Interest in MDM grows

Last week I was a speaker at the first CDI (customer data integration) conference, held in San Francisco. Although the CDI institute (set up by Aaron Zornes, ex META group) started off with customer data integration, looking at products like Siperian and DWL, the general movement towards MDM as a more generic subject has overtaken it, and indeed Aaron mused in his introductory speech whether they may change the title to the MDM Institute. For a first conference it was well attended, with 400 people there and supposedly 80 being turned away due to unexpectedly high demand. There were the usual crowd of consultants happy to advise expertly on a topic they had never heard of a year ago. Most of the main MDM vendors put in an appearance e.g. IBM/Oracle/I2 (but no SAP) as well as specialists like Siperian and Purisma, plus those like HP who just have too big a marketing budget and so have a booth everywhere, whether or not they have a product (those printer cartridges generate an awful lot of profit).

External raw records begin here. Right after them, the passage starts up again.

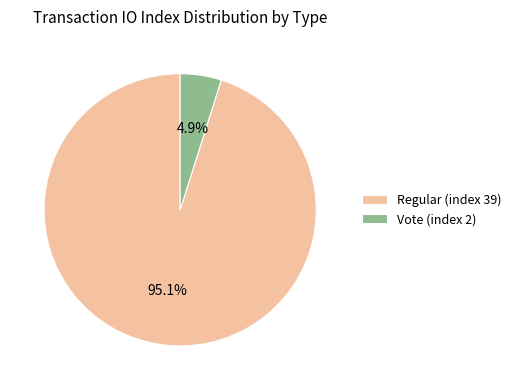

Count the number of slices in the pie.

2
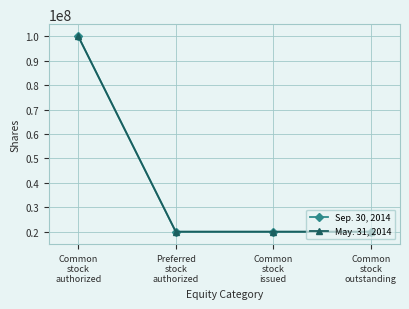

List the series in order of their peak value, lowest first.

Sep. 30, 2014, May. 31, 2014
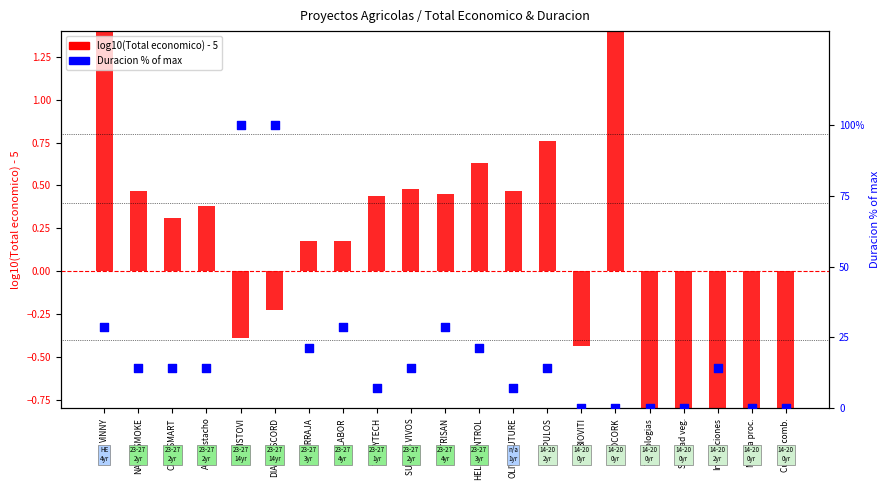

At which category is the sum across all series the highest?

DIAGNOSCORD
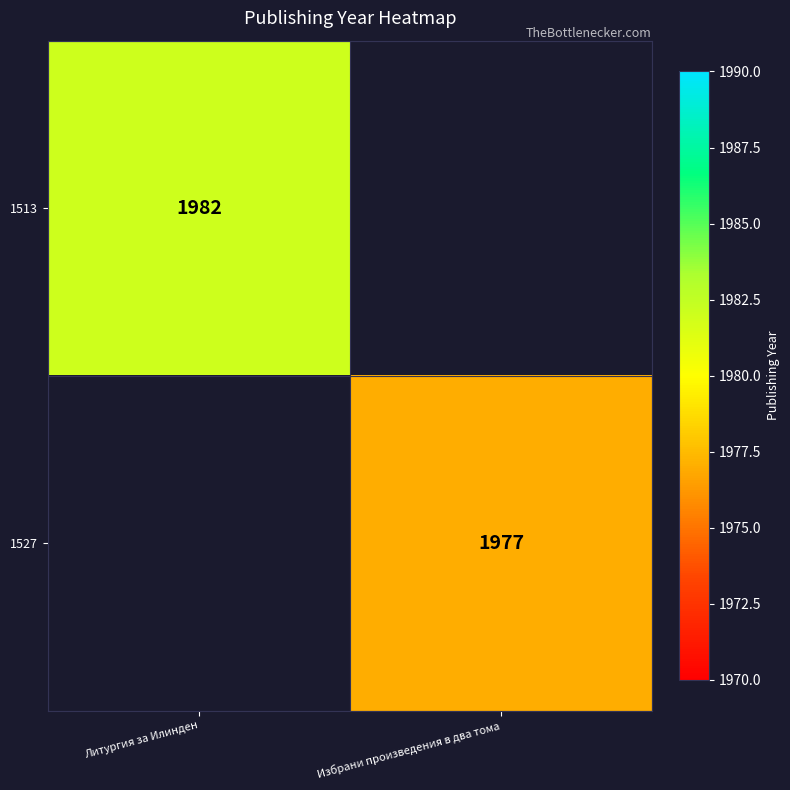

The value of 1527 at Избрани произведения в два тома is 1977. True or false?

True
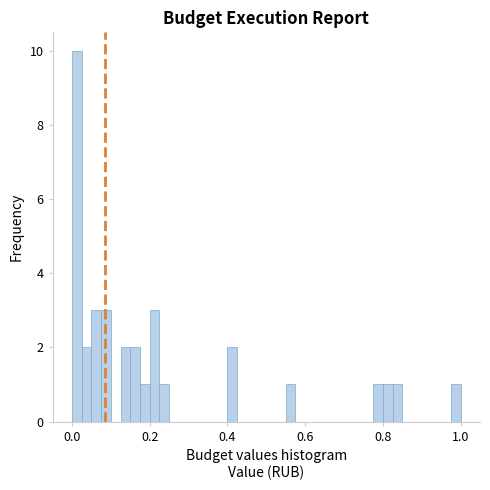

Read against the x-axis, roughly where is the centre of the tallest bar?

0.02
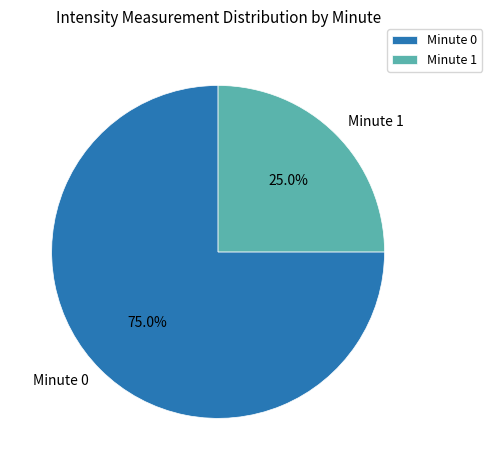

Is there any slice that represents more than half of the pie?

Yes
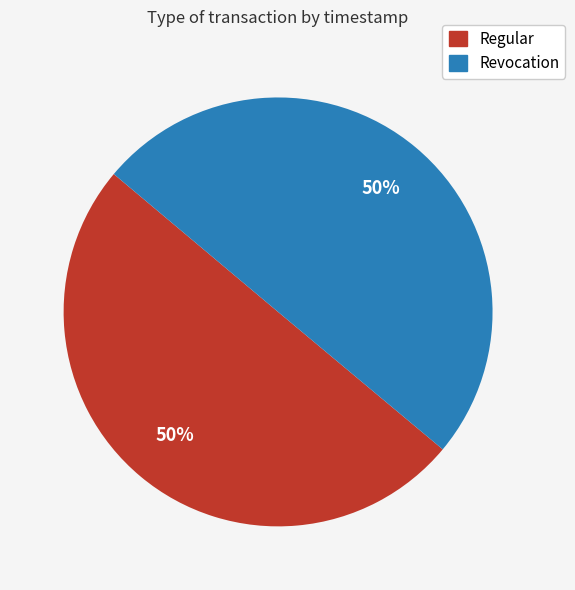

The Regular slice represents 50% of the pie. True or false?

True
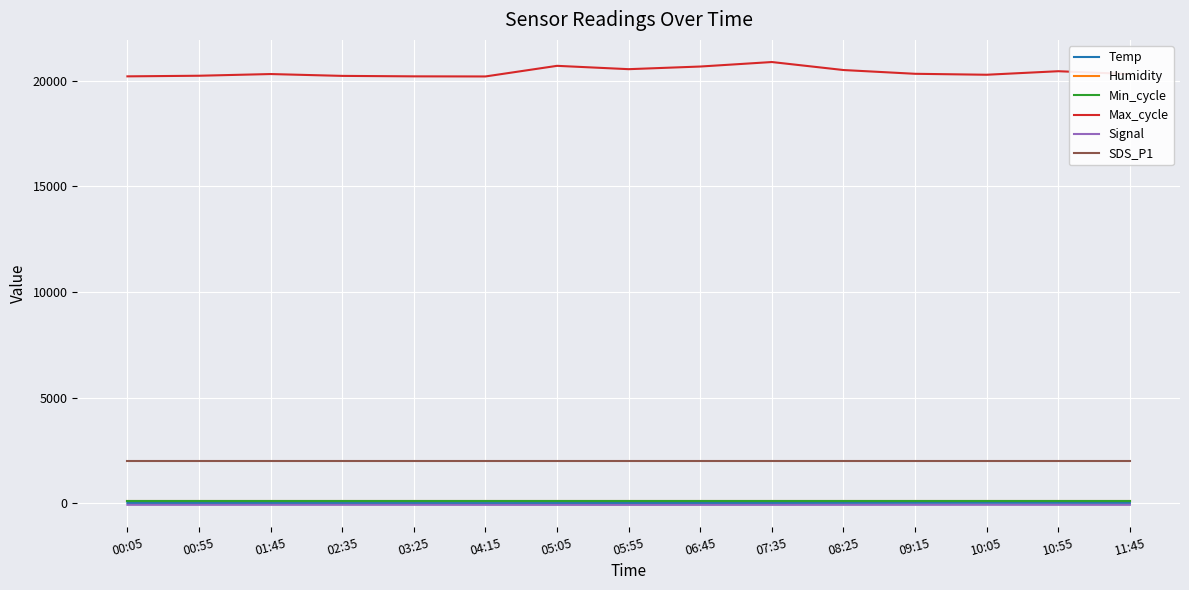

The Humidity series shows 99.9 at 09:15. True or false?

True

The conference had a rather coin-operated feel, as sponsoring vendors duly got speaker slots in proportion to the money they put in – with IBM getting two plenary slots, but there were at least a few customer case studies tucked away amongst the six concurrent conference tracks. My overall impression was that MDM is a bit like teenage sex: everyone is talking about it, people are eager to know all about it but not that many are actually doing it. As time passes and MDM moves into adolescence there will presumably less foreplay and more consummation.
Further conferences are planned in London, Sydney and Amsterdam, demonstrating if nothing else that plenty of vendors are willing to pay Aaron to speak at the shows.